Differential equation, quantum physics

[_Andreas]

Homework Statement

Solve for u(r) in the region r>R (i.e r goes towards infinity). Show that psi(r)=(A/r)e^-alpha*r

Homework Equations

$$\frac{\(d^2u(r)}{dr^2}=\alpha^2u(r)$$

$$\(u(r)=\psi(r)*r$$

The Attempt at a Solution

$$\frac{\(d^2u(r)}{dr^2}=\alpha^2u(r)\Longleftrightarrow\frac{\(d^2\psi(r)*r}{dr^2}-\alpha^2\psi(r)*r=0\Longleftrightarrow\frac{\(d^2\psi(r)}{dr^2}+\frac{\(2}{r}\psi(r)-\alpha^2\psi(r)=0\Longrightarrow\mbox{characteristical equation}\Longrightarrow$$

(z^2) + (2/r)z - alpha^2 = 0

which has the roots z = (-1/r) +/- ((1/r^2) + alpha^2 )^(1/2)

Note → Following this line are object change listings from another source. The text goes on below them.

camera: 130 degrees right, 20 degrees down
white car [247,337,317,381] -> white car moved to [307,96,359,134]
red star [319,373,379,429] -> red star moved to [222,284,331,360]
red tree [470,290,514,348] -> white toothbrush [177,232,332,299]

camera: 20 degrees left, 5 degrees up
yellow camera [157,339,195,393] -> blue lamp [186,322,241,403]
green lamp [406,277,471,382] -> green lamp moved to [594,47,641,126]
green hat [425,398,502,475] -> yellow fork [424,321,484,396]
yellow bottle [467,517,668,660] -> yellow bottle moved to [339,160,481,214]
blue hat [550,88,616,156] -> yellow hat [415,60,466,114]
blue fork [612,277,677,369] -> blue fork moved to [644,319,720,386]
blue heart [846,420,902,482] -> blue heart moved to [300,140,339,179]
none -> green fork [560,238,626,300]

This doesn't seem correct. What have I done wrong? (BTW: sorry for not using LATEX everywhere; I didn't have enough time)

 

[Gokul43201]

Wouldn't it be simpler to just solve for the DE in u(r) first?

 

[dextercioby]

Sides, characteristic equations cannot be used for ODE-s z with variable coefficients.

 

[_Andreas]

Wouldn't it be simpler to just solve for the DE in u(r) first?

Yes, but I cannot see how to get the 1/r term. I only seem to get Ae^-alpha*r (after the boundary condition has been imposed).

 

[_Andreas]

Sides, characteristic equations cannot be used for ODE-s z with variable coefficients.

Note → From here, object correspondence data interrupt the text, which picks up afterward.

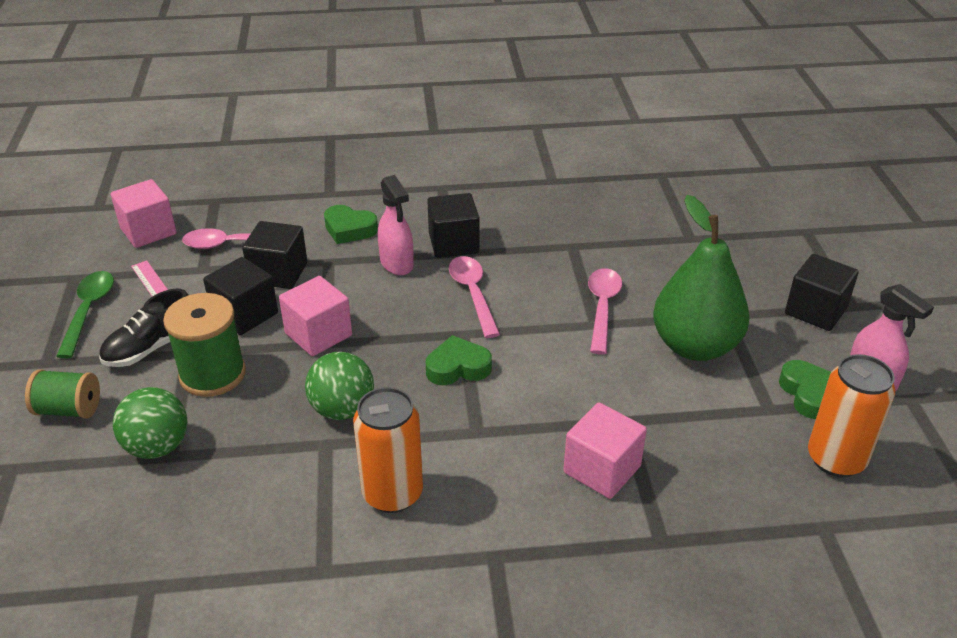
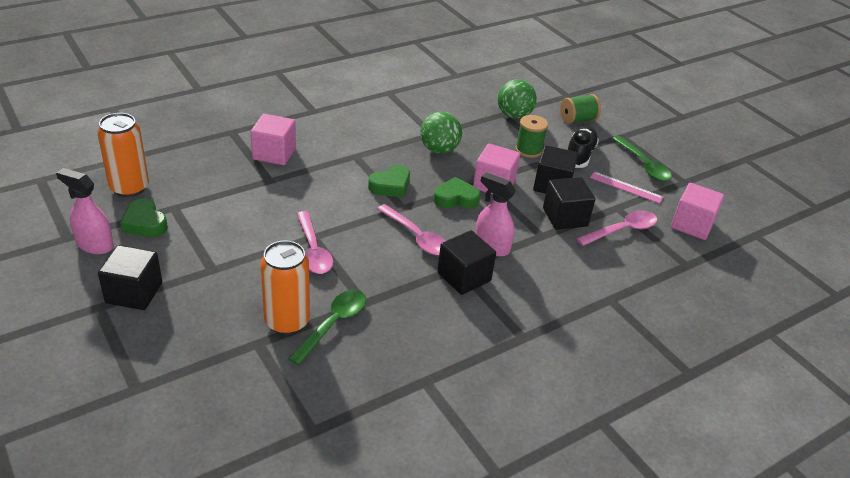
camera: 150 degrees right, 0 degrees up
green spool [163,293,246,397] -> green spool [515,115,548,158], size x0.66
green heart [324,205,378,244] -> green heart moved to [433,177,480,209]
orange can [353,387,423,513] -> orange can moved to [260,240,310,335]
green pear [653,195,750,361] -> none
none -> green spoon [288,290,366,365]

This was actually something I was thinking of. Makes sense.

 

[Gokul43201]

I only seem to get Ae^-alpha*r (after the boundary condition has been imposed).

Is this a solution for u(r) or psi(r)?

 

[_Andreas]

Is this a solution for u(r) or psi(r)?

The former I think. Now I didn't substitute psi(r)*r for u(r) as I did in the OP.

 

[nrqed]

Yes, but I cannot see how to get the 1/r term. I only seem to get Ae^-alpha*r (after the boundary condition has been imposed).

That's right. So you found the solution for u(r) with the approprioate boundary conditions. To get psi, just divide u(r) by r! $\psi(r) = \frac{u(r)}{r}$ and you are done.

 

[_Andreas]

That's right. So you found the solution for u(r) with the approprioate boundary conditions. To get psi, just divide u(r) by r! $\psi(r) = \frac{u(r)}{r}$ and you are done.

It's that simple?! I thought I had to somehow include the r term in the derivation (d^2)/dr^2 Well, thanks then!